To use the layer is very simple, just like the tf.nn.relu() does:
L3_ps = PS(L3, scale, True)
Now I'm wondering whether this layer caused the slowing-down, because the program goes well when using deconvolution layer. Using deconvolution layer may be a solution, but I have to use PS layer for some reason.
I suspect this line is causing a memory leak (although without seeing the code, I can't say for certain):
L3_test = model_test(IN_TEST, var_w_list, var_b_list, FLAGS)

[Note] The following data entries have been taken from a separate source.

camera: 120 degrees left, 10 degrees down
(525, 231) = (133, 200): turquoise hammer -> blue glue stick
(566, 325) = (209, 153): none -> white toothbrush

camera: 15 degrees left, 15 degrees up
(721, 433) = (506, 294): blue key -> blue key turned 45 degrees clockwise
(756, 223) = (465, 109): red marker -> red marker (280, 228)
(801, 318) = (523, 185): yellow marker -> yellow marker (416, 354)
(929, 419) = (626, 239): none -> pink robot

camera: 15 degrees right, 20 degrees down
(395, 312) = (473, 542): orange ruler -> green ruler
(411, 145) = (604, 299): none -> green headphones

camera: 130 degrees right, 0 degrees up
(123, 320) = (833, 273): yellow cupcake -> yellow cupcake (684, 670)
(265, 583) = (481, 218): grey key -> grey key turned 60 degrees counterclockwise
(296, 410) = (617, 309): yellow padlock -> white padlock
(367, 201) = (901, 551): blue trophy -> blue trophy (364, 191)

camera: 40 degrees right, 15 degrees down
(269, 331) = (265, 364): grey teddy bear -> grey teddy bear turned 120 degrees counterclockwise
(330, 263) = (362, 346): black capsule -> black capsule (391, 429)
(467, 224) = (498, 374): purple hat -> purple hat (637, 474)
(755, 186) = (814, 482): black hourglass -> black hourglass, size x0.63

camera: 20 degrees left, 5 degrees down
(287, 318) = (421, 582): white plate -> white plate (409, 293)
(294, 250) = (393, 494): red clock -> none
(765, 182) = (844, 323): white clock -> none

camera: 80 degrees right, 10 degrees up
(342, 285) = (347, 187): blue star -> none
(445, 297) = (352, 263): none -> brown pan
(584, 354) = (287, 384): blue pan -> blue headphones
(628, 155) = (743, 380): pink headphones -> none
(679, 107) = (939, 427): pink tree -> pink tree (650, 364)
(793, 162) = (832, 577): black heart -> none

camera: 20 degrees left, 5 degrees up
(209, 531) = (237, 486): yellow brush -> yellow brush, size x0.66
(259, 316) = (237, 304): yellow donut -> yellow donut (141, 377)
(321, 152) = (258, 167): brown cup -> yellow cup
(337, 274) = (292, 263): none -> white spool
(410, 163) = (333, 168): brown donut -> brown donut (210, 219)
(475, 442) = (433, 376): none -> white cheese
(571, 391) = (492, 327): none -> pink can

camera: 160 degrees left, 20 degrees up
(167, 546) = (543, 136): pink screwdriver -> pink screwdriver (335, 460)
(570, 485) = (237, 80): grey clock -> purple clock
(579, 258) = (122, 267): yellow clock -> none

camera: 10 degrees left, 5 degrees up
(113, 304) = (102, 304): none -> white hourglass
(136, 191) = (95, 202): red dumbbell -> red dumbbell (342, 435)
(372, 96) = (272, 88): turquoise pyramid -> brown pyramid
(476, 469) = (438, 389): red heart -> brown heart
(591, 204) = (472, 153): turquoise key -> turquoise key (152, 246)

L3_test seems to be a tf.Tensor (because you later pass it to sess.run(), so it seems likely that model_test() is adding new nodes to the graph each time it is called (every 1000 steps), which causes more work to be done over time.
The solution is quite simple though: since model_test() does not depend on anything calculated in the training loop, you can move the call to outside the training loop, so it is only called once.